I can tell you where we are making a difference. In the engineering process, for example, we are getting faster and more efficient and achieving better quality workmanship. We expect less revision work. As a result, we can complete the plant earlier and start production there. We also expect an improvement in maintenance efficiency in terms of quality and time. I have calculated this on the basis of a simple example. A crew attends a pump that is displaying error code five. What does this mean? The employees search and have to look at the documentation. If they do this in IPEP, they will find what they are looking for more quickly, reducing the error rate and optimizing the quality of processes. And ultimately we can conduct much better analyses – for instance, by comparing identical components at our sites around the world and identifying the parameters that cause them to wear less quickly. And those are just a few examples.


That sounds appealing. How are the employees reacting to it all?

We’re not just launching the pilot project in China because that’s where our newest plant is located, but also because we encounter certain skills there, particularly when it comes to an affinity with digitalization. Our employees have reacted very positively so far. They are aware that this is the future, although it goes without saying that there are uncertainties in relation to the impact these changes will have on work processes, methods, and tools. It is important not to confuse digitalization with automation. It’s not about reducing staff numbers. On the contrary, we will also create new roles at Covestro. For instance, there used to be archivists and then came document managers. The majority of employees, however, will require no special IT knowledge, but must get to grips with new processes and roles. That primarily requires good communication from us.
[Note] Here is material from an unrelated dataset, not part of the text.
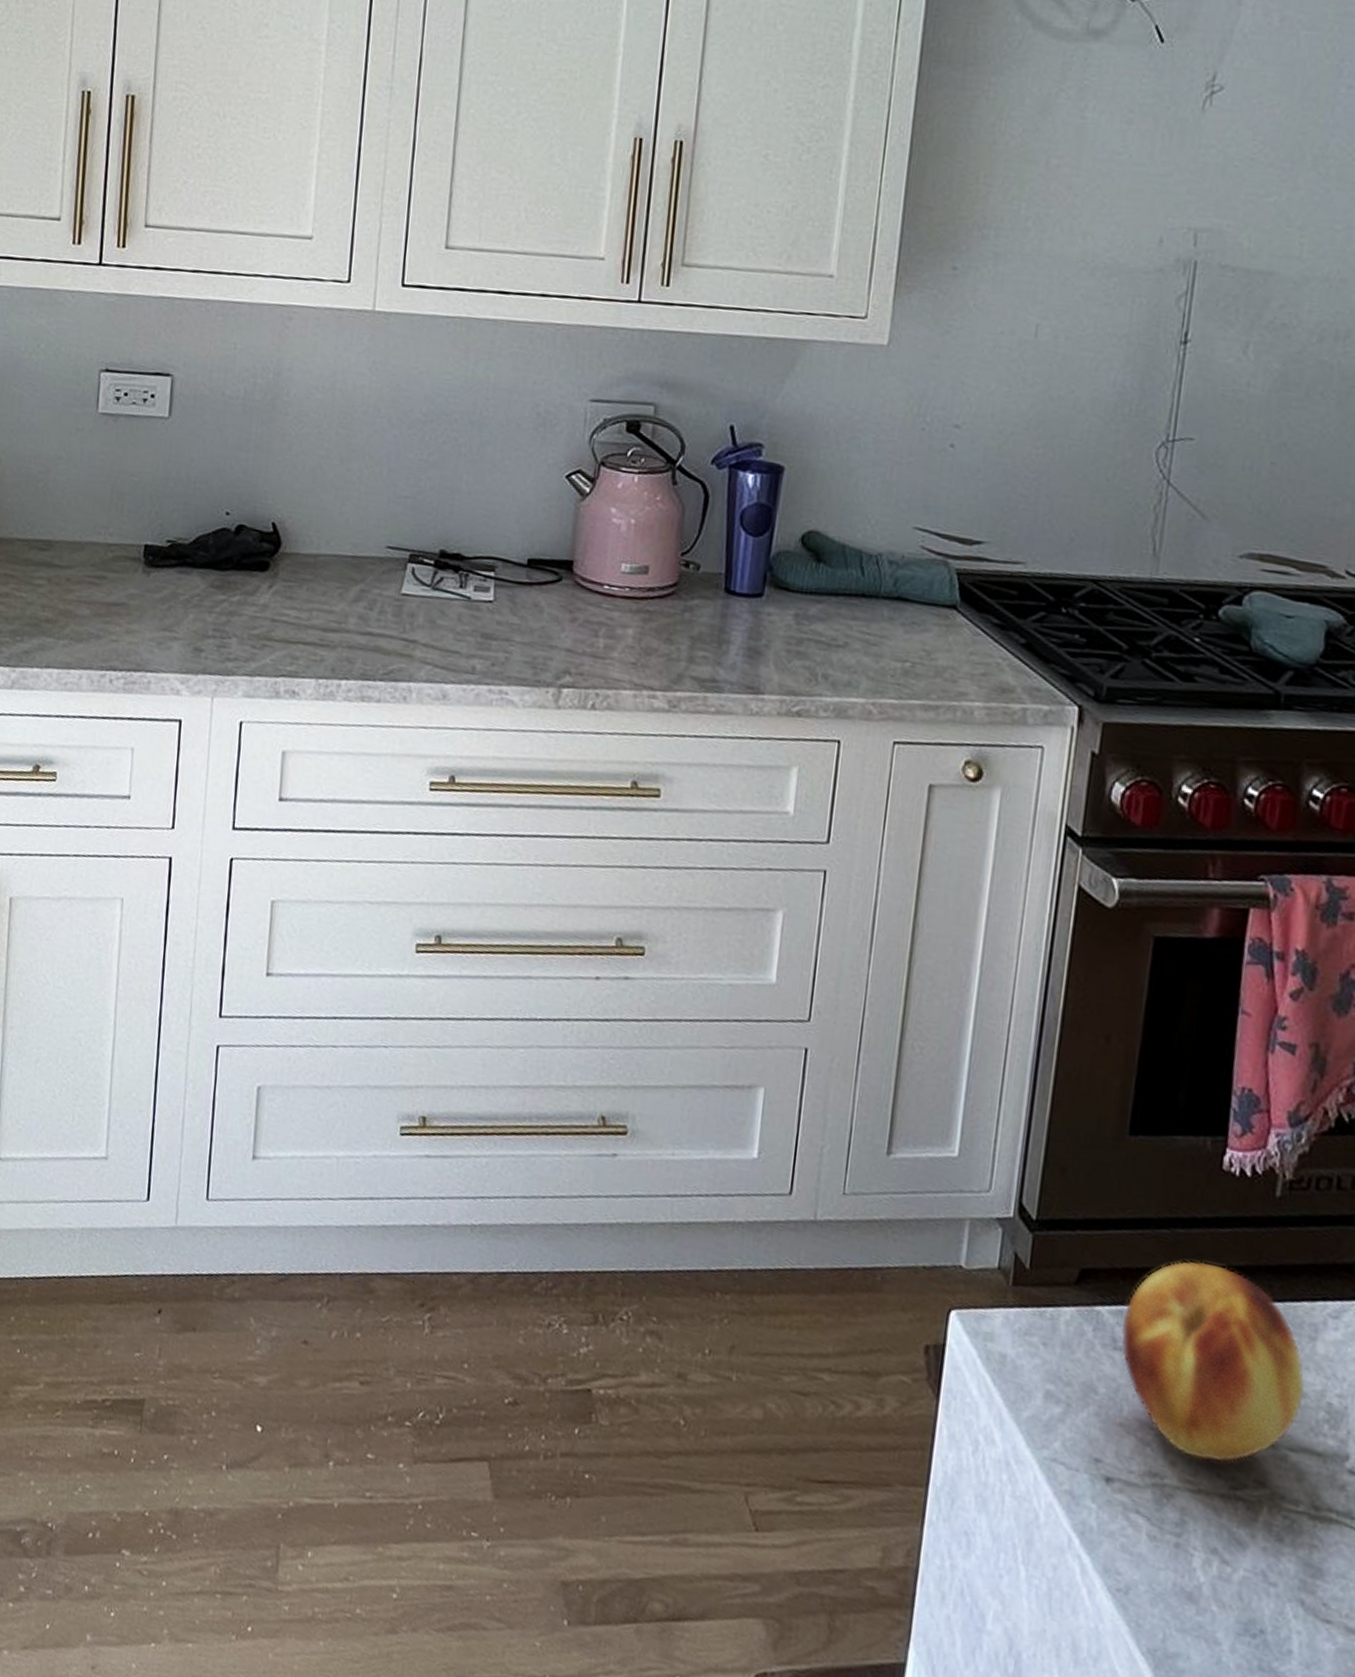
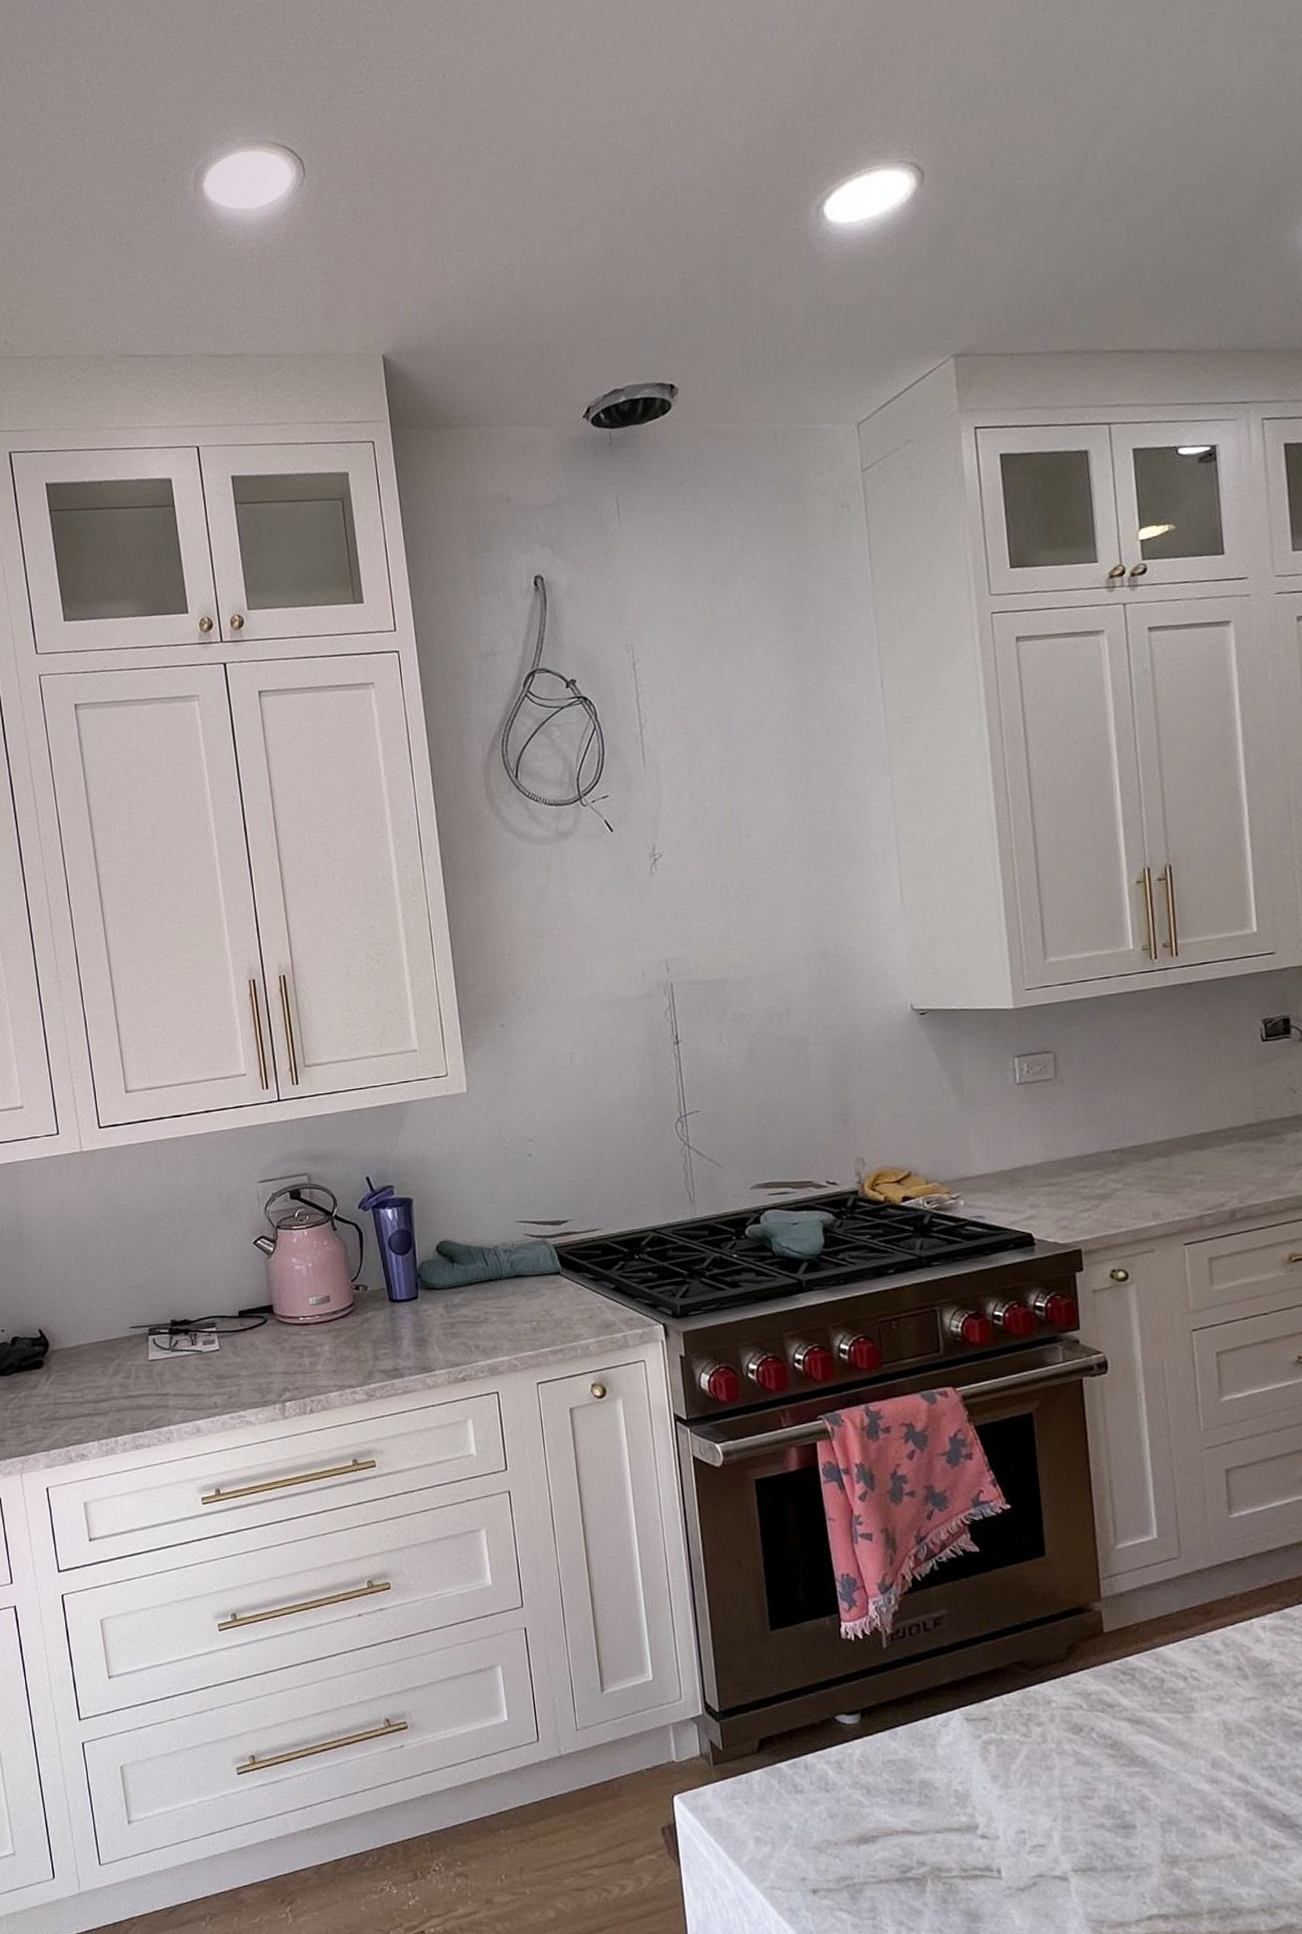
fruit: present [1121,1261,1305,1463] -> none [797,1710,937,1857]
Does your personal background also help you here? You have worked all over the world in the field of engineering as well as maintenance.

It helps a great deal. I’m familiar with the locations, the different mentalities, the sectors – engineering and maintenance – and I know how to motivate the right people. I consider the mere fact that all stakeholders are behind the project to be a major success. Everyone is curious about the results, but they are all fully committed. I often compare it to plant construction. Here, too, I learned how expectations rise when you spend a long time designing it before building it step by step, but the success is only evident once the plant is actually inaugurated.

One final question: What will we be talking about when we meet again in two or three years’ time?

We will be talking about the successful implementation of IPEP and the other OSI2020 projects. At this point, I should also mention the fantastic job done by the entire team in 60 plants throughout the world. We have all pulled together across all countries and departments to achieve a step change for Covestro. But I am also already planning beyond 2020 and working with teams in innovation workshops to consider what comes next. How can we make even better use of the new digital infrastructure we will then have?

The person

Stephan Krebber has worked at Bayer since 1991 and has already held a wide range of positions within the company. Before his role as program director for the digitalization of production and technology
at Covestro, the engineer oversaw factories and plants in Europe and Asia, most recently as technical manager at facilities in China where he also helped to oversee the spin-off of Bayer MaterialScience to
Covestro. Away from work, the 52-year-old also takes a keen interest in digitalization and technology and combines his passion for photography with his love of drones.